Your task is to copy each line of the records that includes the string "LIST".

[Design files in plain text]
§ §

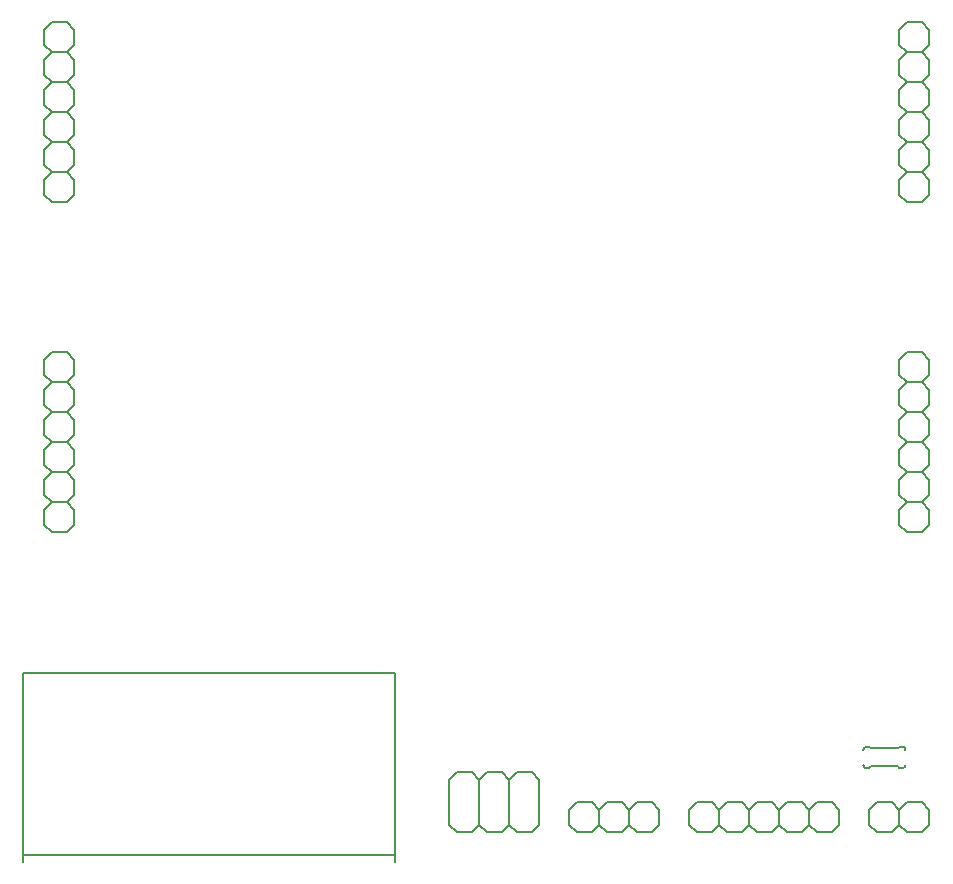
<source format=gto>
G75*
G70*
%OFA0B0*%
%FSLAX24Y24*%
%IPPOS*%
%LPD*%
%AMOC8*
5,1,8,0,0,1.08239X$1,22.5*
%
%ADD10C,0.0050*%
%ADD11C,0.0060*%
D10*
X000400Y002125D02*
X000400Y008425D01*
X012800Y008425D01*
X012800Y002125D01*
X012800Y002375D02*
X000400Y002375D01*
D11*
X001350Y013125D02*
X001100Y013375D01*
X001100Y013875D01*
X001350Y014125D01*
X001100Y014375D01*
X001100Y014875D01*
X001350Y015125D01*
X001850Y015125D01*
X002100Y014875D01*
X002100Y014375D01*
X001850Y014125D01*
X002100Y013875D01*
X002100Y013375D01*
X001850Y013125D01*
X001350Y013125D01*
X001350Y014125D02*
X001850Y014125D01*
X001850Y015125D02*
X002100Y015375D01*
X002100Y015875D01*
X001850Y016125D01*
X002100Y016375D01*
X002100Y016875D01*
X001850Y017125D01*
X002100Y017375D01*
X002100Y017875D01*
X001850Y018125D01*
X002100Y018375D01*
X002100Y018875D01*
X001850Y019125D01*
X001350Y019125D01*
X001100Y018875D01*
X001100Y018375D01*
X001350Y018125D01*
X001850Y018125D01*
X001350Y018125D02*
X001100Y017875D01*
X001100Y017375D01*
X001350Y017125D01*
X001850Y017125D01*
X001350Y017125D02*
X001100Y016875D01*
X001100Y016375D01*
X001350Y016125D01*
X001850Y016125D01*
X001350Y016125D02*
X001100Y015875D01*
X001100Y015375D01*
X001350Y015125D01*
X001350Y024125D02*
X001100Y024375D01*
X001100Y024875D01*
X001350Y025125D01*
X001100Y025375D01*
X001100Y025875D01*
X001350Y026125D01*
X001850Y026125D01*
X002100Y025875D01*
X002100Y025375D01*
X001850Y025125D01*
X002100Y024875D01*
X002100Y024375D01*
X001850Y024125D01*
X001350Y024125D01*
X001350Y025125D02*
X001850Y025125D01*
X001850Y026125D02*
X002100Y026375D01*
X002100Y026875D01*
X001850Y027125D01*
X002100Y027375D01*
X002100Y027875D01*
X001850Y028125D01*
X002100Y028375D01*
X002100Y028875D01*
X001850Y029125D01*
X002100Y029375D01*
X002100Y029875D01*
X001850Y030125D01*
X001350Y030125D01*
X001100Y029875D01*
X001100Y029375D01*
X001350Y029125D01*
X001850Y029125D01*
X001350Y029125D02*
X001100Y028875D01*
X001100Y028375D01*
X001350Y028125D01*
X001850Y028125D01*
X001350Y028125D02*
X001100Y027875D01*
X001100Y027375D01*
X001350Y027125D01*
X001850Y027125D01*
X001350Y027125D02*
X001100Y026875D01*
X001100Y026375D01*
X001350Y026125D01*
X014850Y005125D02*
X015350Y005125D01*
X015600Y004875D01*
X015600Y003375D01*
X015850Y003125D01*
X016350Y003125D01*
X016600Y003375D01*
X016850Y003125D01*
X017350Y003125D01*
X017600Y003375D01*
X017600Y004875D01*
X017350Y005125D01*
X016850Y005125D01*
X016600Y004875D01*
X016600Y003375D01*
X015600Y003375D02*
X015350Y003125D01*
X014850Y003125D01*
X014600Y003375D01*
X014600Y004875D01*
X014850Y005125D01*
X015600Y004875D02*
X015850Y005125D01*
X016350Y005125D01*
X016600Y004875D01*
X018600Y003875D02*
X018600Y003375D01*
X018850Y003125D01*
X019350Y003125D01*
X019600Y003375D01*
X019850Y003125D01*
X020350Y003125D01*
X020600Y003375D01*
X020850Y003125D01*
X021350Y003125D01*
X021600Y003375D01*
X021600Y003875D01*
X021350Y004125D01*
X020850Y004125D01*
X020600Y003875D01*
X020600Y003375D01*
X020600Y003875D02*
X020350Y004125D01*
X019850Y004125D01*
X019600Y003875D01*
X019600Y003375D01*
X019600Y003875D02*
X019350Y004125D01*
X018850Y004125D01*
X018600Y003875D01*
X022600Y003875D02*
X022600Y003375D01*
X022850Y003125D01*
X023350Y003125D01*
X023600Y003375D01*
X023600Y003875D01*
X023350Y004125D01*
X022850Y004125D01*
X022600Y003875D01*
X023600Y003875D02*
X023850Y004125D01*
X024350Y004125D01*
X024600Y003875D01*
X024850Y004125D01*
X025350Y004125D01*
X025600Y003875D01*
X025850Y004125D01*
X026350Y004125D01*
X026600Y003875D01*
X026850Y004125D01*
X027350Y004125D01*
X027600Y003875D01*
X027600Y003375D01*
X027350Y003125D01*
X026850Y003125D01*
X026600Y003375D01*
X026350Y003125D01*
X025850Y003125D01*
X025600Y003375D01*
X025600Y003875D01*
X025600Y003375D02*
X025350Y003125D01*
X024850Y003125D01*
X024600Y003375D01*
X024350Y003125D01*
X023850Y003125D01*
X023600Y003375D01*
X024600Y003375D02*
X024600Y003875D01*
X026600Y003875D02*
X026600Y003375D01*
X028500Y005275D02*
X028600Y005275D01*
X028650Y005325D01*
X029550Y005325D01*
X029600Y005275D01*
X029700Y005275D01*
X029717Y005277D01*
X029734Y005281D01*
X029750Y005288D01*
X029764Y005298D01*
X029777Y005311D01*
X029787Y005325D01*
X029794Y005341D01*
X029798Y005358D01*
X029800Y005375D01*
X029800Y005875D02*
X029798Y005892D01*
X029794Y005909D01*
X029787Y005925D01*
X029777Y005939D01*
X029764Y005952D01*
X029750Y005962D01*
X029734Y005969D01*
X029717Y005973D01*
X029700Y005975D01*
X029600Y005975D01*
X029550Y005925D01*
X028650Y005925D01*
X028600Y005975D01*
X028500Y005975D01*
X028483Y005973D01*
X028466Y005969D01*
X028450Y005962D01*
X028436Y005952D01*
X028423Y005939D01*
X028413Y005925D01*
X028406Y005909D01*
X028402Y005892D01*
X028400Y005875D01*
X028400Y005375D02*
X028402Y005358D01*
X028406Y005341D01*
X028413Y005325D01*
X028423Y005311D01*
X028436Y005298D01*
X028450Y005288D01*
X028466Y005281D01*
X028483Y005277D01*
X028500Y005275D01*
X028850Y004125D02*
X029350Y004125D01*
X029600Y003875D01*
X029850Y004125D01*
X030350Y004125D01*
X030600Y003875D01*
X030600Y003375D01*
X030350Y003125D01*
X029850Y003125D01*
X029600Y003375D01*
X029350Y003125D01*
X028850Y003125D01*
X028600Y003375D01*
X028600Y003875D01*
X028850Y004125D01*
X029600Y003875D02*
X029600Y003375D01*
X029850Y013125D02*
X029600Y013375D01*
X029600Y013875D01*
X029850Y014125D01*
X029600Y014375D01*
X029600Y014875D01*
X029850Y015125D01*
X030350Y015125D01*
X030600Y014875D01*
X030600Y014375D01*
X030350Y014125D01*
X030600Y013875D01*
X030600Y013375D01*
X030350Y013125D01*
X029850Y013125D01*
X029850Y014125D02*
X030350Y014125D01*
X030350Y015125D02*
X030600Y015375D01*
X030600Y015875D01*
X030350Y016125D01*
X030600Y016375D01*
X030600Y016875D01*
X030350Y017125D01*
X030600Y017375D01*
X030600Y017875D01*
X030350Y018125D01*
X030600Y018375D01*
X030600Y018875D01*
X030350Y019125D01*
X029850Y019125D01*
X029600Y018875D01*
X029600Y018375D01*
X029850Y018125D01*
X030350Y018125D01*
X029850Y018125D02*
X029600Y017875D01*
X029600Y017375D01*
X029850Y017125D01*
X030350Y017125D01*
X029850Y017125D02*
X029600Y016875D01*
X029600Y016375D01*
X029850Y016125D01*
X030350Y016125D01*
X029850Y016125D02*
X029600Y015875D01*
X029600Y015375D01*
X029850Y015125D01*
X029850Y024125D02*
X029600Y024375D01*
X029600Y024875D01*
X029850Y025125D01*
X029600Y025375D01*
X029600Y025875D01*
X029850Y026125D01*
X029600Y026375D01*
X029600Y026875D01*
X029850Y027125D01*
X029600Y027375D01*
X029600Y027875D01*
X029850Y028125D01*
X029600Y028375D01*
X029600Y028875D01*
X029850Y029125D01*
X029600Y029375D01*
X029600Y029875D01*
X029850Y030125D01*
X030350Y030125D01*
X030600Y029875D01*
X030600Y029375D01*
X030350Y029125D01*
X030600Y028875D01*
X030600Y028375D01*
X030350Y028125D01*
X029850Y028125D01*
X030350Y028125D02*
X030600Y027875D01*
X030600Y027375D01*
X030350Y027125D01*
X030600Y026875D01*
X030600Y026375D01*
X030350Y026125D01*
X030600Y025875D01*
X030600Y025375D01*
X030350Y025125D01*
X030600Y024875D01*
X030600Y024375D01*
X030350Y024125D01*
X029850Y024125D01*
X029850Y025125D02*
X030350Y025125D01*
X030350Y026125D02*
X029850Y026125D01*
X029850Y027125D02*
X030350Y027125D01*
X030350Y029125D02*
X029850Y029125D01*
M02*

</source>
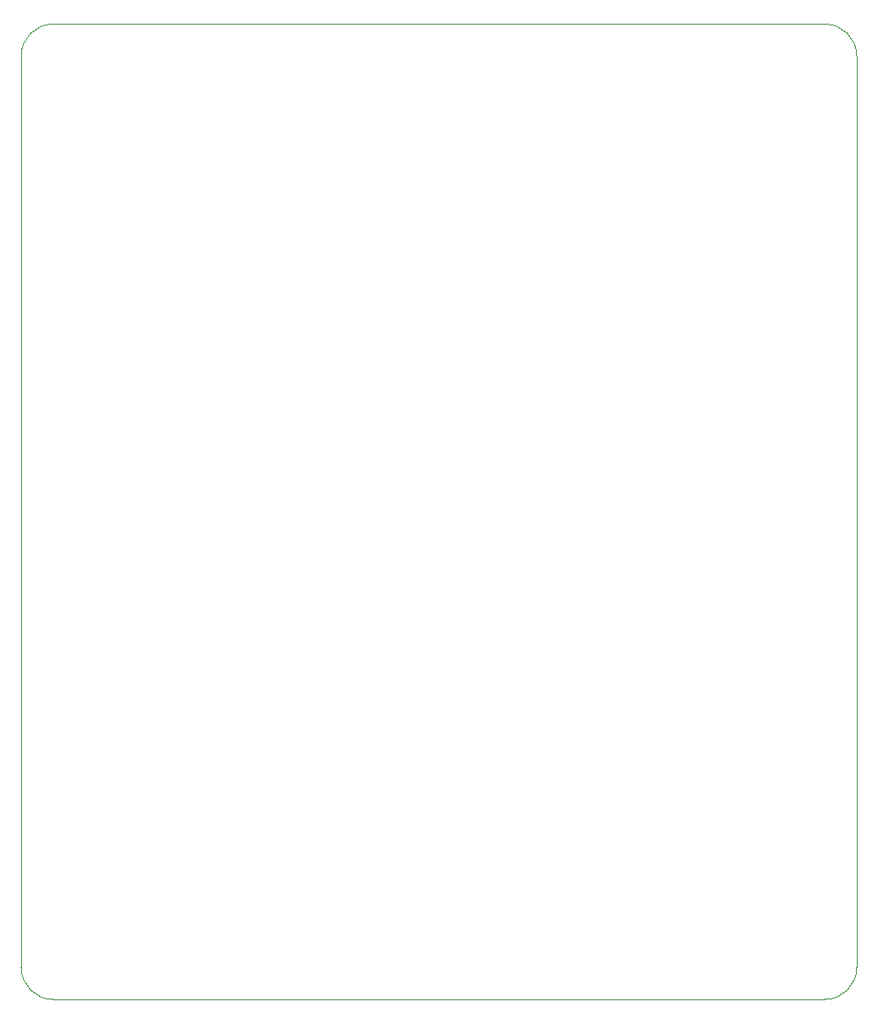
<source format=gm1>
G04 #@! TF.GenerationSoftware,KiCad,Pcbnew,7.0.11*
G04 #@! TF.CreationDate,2024-09-20T17:57:02+02:00*
G04 #@! TF.ProjectId,macropad,6d616372-6f70-4616-942e-6b696361645f,rev?*
G04 #@! TF.SameCoordinates,Original*
G04 #@! TF.FileFunction,Profile,NP*
%FSLAX46Y46*%
G04 Gerber Fmt 4.6, Leading zero omitted, Abs format (unit mm)*
G04 Created by KiCad (PCBNEW 7.0.11) date 2024-09-20 17:57:02*
%MOMM*%
%LPD*%
G01*
G04 APERTURE LIST*
G04 #@! TA.AperFunction,Profile*
%ADD10C,0.050000*%
G04 #@! TD*
G04 APERTURE END LIST*
D10*
X123801329Y-147037500D02*
X200931250Y-147037500D01*
X123801329Y-49711029D02*
G75*
G03*
X120626329Y-52886050I71J-3175071D01*
G01*
X204106250Y-143862500D02*
X204106250Y-52886050D01*
X120626400Y-143862500D02*
G75*
G03*
X123801329Y-147037500I3174900J-100D01*
G01*
X120626329Y-52886050D02*
X120626329Y-143862500D01*
X204106250Y-52886050D02*
G75*
G03*
X200931250Y-49711050I-3175050J-50D01*
G01*
X200931250Y-49711050D02*
X123801329Y-49711050D01*
X200931250Y-147037550D02*
G75*
G03*
X204106250Y-143862500I-150J3175150D01*
G01*
M02*

</source>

§ §

#### The completed task
G04 APERTURE LIST*
G04 APERTURE END LIST*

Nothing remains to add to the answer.